— EXCERPT TO READ —

== Segment start ==

The staff at CAST, whom she now calls her family, taught Matul English and later provided a private tutor weekly until she got her GED diploma. She pauses to reflect on what would have happened to her if she hadn’t found CAST, and can’t seem to process the possibility: “I just don’t know where I’d be right now.” Matul recently started looking at colleges and hopes to study social work or public policy when she saves up enough money. But for now, she’s fully immersed the world of activism. Three weeks ago, she was hired to coordinate a group of survivors at CAST who learn lobbying, bill writing, and how to push for public-policy changes. The survivors’ backgrounds span 15 countries, but they have one thing in common: they’re all part of the fastest-growing criminal enterprise in the world: a human-trade industry worth $9 billion.

== Segment end ==

— WORK ORDER —
Quote, word for word, the portion of the passage about Matul that opens with the words containing "The staff at" and closes with "worth $9 billion.". The listing has no connection to the passage about Matul.

— SUPPLIED RECORDS —

== Segment start ==

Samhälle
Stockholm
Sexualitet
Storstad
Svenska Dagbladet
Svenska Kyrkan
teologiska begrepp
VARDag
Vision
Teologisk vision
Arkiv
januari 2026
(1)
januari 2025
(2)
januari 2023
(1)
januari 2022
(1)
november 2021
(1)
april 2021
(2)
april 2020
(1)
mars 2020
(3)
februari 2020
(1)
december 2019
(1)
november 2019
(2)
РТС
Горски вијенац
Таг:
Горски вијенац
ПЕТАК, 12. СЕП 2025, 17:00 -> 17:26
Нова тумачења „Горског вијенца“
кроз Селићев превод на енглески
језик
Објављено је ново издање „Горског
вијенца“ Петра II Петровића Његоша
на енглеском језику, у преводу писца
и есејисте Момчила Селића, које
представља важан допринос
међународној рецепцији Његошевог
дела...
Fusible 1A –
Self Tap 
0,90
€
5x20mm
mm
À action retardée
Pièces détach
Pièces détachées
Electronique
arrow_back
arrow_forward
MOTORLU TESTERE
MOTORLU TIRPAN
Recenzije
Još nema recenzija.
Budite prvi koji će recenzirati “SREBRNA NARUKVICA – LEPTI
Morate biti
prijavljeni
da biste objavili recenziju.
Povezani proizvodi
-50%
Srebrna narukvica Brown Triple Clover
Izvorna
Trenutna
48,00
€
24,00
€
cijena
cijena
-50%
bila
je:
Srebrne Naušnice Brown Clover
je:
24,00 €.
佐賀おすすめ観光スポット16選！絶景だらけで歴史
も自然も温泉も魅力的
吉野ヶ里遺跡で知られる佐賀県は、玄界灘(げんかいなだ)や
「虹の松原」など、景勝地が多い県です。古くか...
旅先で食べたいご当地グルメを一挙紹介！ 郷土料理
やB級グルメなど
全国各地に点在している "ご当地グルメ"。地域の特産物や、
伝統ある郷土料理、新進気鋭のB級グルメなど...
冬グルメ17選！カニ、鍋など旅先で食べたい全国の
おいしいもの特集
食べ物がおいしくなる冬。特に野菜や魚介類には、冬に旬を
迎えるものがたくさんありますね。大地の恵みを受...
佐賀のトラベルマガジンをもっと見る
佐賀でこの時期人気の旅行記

== Segment end ==

— EXERCISE RESPONSE —
The staff at CAST, whom she now calls her family, taught Matul English and later provided a private tutor weekly until she got her GED diploma. She pauses to reflect on what would have happened to her if she hadn’t found CAST, and can’t seem to process the possibility: “I just don’t know where I’d be right now.” Matul recently started looking at colleges and hopes to study social work or public policy when she saves up enough money. But for now, she’s fully immersed the world of activism. Three weeks ago, she was hired to coordinate a group of survivors at CAST who learn lobbying, bill writing, and how to push for public-policy changes. The survivors’ backgrounds span 15 countries, but they have one thing in common: they’re all part of the fastest-growing criminal enterprise in the world: a human-trade industry worth $9 billion.